Search code examples
pythonxmlxpathscrapy

Get the Element Name From Attribute Value Using Xpath


I am trying to get the element/tag name of each node where I have a particular attribute value.

I have an xml:

<a node='1'>This</a>
<b node='2'>Is</b>
<c node='23'>A</c>
<d selector='g'>Loud</d>
<e node='4'>Dog</e>

I have a list of nodes of info I want to collect called nodes.

I select the text from these nodes with:

for node in nodes:
   get_text = response.xpath(f'//*[@node="{node}"]//text()').extract()

And I also want the names of the elements of the nodes. However, when I use this line within the same for-loop:

get_name = response.xpath(f'//*[@node="{node}"]/name()').get()

I get error:

ValueError: XPath error: Invalid expression

I have tried many variations, but am unable to get the element/tag names of each node.


Solution

  • The best way that I know how to get the names of the element tags is to use scrapy built in regex method re.

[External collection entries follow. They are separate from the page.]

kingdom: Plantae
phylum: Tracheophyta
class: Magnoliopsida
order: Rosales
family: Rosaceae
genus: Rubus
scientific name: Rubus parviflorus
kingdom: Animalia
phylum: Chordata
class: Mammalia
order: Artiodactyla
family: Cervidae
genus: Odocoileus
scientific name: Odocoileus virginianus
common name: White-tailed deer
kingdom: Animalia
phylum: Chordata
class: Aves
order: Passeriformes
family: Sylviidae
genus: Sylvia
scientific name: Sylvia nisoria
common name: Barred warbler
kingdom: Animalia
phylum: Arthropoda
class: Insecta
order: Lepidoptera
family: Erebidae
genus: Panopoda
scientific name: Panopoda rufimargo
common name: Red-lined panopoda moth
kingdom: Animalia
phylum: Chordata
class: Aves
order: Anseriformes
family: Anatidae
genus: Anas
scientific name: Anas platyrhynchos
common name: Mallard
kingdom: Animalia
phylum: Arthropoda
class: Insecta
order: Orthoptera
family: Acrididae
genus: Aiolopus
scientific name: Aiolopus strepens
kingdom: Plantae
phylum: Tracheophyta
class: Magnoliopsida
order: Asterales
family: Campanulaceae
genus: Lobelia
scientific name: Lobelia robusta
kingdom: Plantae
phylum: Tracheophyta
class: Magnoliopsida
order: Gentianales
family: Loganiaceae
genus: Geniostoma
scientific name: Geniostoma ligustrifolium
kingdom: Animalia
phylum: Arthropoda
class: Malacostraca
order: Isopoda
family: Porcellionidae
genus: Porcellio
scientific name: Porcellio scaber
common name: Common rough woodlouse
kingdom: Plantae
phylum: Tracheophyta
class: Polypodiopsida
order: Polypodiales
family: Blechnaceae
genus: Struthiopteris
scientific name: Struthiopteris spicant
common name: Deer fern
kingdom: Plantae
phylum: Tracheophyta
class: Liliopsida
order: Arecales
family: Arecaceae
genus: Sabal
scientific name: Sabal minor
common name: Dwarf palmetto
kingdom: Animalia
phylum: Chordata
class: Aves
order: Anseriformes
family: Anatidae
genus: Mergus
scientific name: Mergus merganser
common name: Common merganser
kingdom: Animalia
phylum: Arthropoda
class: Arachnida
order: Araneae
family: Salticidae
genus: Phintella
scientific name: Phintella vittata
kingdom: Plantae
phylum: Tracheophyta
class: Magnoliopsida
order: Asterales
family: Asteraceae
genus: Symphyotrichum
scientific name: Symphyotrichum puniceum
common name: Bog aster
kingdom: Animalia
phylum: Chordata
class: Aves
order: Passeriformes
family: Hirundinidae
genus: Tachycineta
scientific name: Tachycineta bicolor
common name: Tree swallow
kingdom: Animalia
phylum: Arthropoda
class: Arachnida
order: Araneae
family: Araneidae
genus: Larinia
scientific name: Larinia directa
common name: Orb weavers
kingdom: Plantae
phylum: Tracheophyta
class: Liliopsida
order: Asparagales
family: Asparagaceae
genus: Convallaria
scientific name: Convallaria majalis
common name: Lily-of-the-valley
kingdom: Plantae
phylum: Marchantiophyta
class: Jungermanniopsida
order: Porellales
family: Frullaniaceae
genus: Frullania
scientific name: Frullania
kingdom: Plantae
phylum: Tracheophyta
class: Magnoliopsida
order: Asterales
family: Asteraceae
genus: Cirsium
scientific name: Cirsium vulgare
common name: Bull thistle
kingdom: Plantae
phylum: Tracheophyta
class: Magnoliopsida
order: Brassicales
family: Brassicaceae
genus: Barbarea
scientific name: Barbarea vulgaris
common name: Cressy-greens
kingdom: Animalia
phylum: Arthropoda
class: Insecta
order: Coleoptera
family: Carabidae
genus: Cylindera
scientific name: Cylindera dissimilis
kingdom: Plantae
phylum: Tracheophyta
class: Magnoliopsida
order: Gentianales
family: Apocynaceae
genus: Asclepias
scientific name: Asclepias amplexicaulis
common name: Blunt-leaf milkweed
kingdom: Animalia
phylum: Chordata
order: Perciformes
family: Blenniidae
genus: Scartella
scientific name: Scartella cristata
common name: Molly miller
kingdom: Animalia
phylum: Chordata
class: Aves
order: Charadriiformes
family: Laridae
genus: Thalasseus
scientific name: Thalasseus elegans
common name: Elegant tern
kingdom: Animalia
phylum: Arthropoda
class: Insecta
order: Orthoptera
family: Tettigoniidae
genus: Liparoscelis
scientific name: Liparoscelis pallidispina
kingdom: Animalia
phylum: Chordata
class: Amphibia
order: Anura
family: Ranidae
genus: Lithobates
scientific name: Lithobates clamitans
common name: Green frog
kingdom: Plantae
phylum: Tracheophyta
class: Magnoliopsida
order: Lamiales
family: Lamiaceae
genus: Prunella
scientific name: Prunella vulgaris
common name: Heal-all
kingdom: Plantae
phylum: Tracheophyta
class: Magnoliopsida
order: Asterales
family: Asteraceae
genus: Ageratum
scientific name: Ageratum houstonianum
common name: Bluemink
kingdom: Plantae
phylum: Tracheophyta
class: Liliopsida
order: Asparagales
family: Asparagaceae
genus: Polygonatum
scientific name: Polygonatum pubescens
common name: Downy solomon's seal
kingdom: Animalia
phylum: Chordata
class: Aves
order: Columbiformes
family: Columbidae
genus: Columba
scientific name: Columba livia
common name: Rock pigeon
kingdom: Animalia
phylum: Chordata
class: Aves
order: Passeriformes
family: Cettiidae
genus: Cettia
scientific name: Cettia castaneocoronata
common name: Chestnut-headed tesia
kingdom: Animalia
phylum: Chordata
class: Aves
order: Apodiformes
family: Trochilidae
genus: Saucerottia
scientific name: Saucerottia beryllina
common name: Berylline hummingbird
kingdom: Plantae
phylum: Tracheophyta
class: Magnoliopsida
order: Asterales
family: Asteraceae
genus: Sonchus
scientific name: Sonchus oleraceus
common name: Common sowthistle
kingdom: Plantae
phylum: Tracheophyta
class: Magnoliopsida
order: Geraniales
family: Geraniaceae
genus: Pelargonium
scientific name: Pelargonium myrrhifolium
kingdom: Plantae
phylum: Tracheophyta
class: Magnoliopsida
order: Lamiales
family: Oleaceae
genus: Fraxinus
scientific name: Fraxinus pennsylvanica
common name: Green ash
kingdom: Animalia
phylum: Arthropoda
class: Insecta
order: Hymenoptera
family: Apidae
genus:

    The pattern i typicall use is r'<(\w+)\s'.

    Here is an example:

    scrapy shell

    In [1]: markup = """<html><a node='1'>This</a>
       ...: <b node='2'>Is</b>
       ...: <c node='23'>A</c>
       ...: <d selector='g'>Loud</d>
       ...: <e node='4'>Dog</e></html>"""
    
    In [2]: sel = scrapy.Selector(text=markup)
    
    In [3]: sel.xpath('//*[@node]').re('<(\w+)\s')
    Out[3]: ['a', 'b', 'c', 'e']
    
    • In the above example I take the markup from your the example you provided and wrap it in a parent tag.
    • I then use that to create a scrapy selector object.
    • then I run an xpath query to get all elements that have the node attribute
    • then use the .re method to search for the regex pattern to find the element tag name.
    • the output is a list of all the element tag names that contain the node attribute.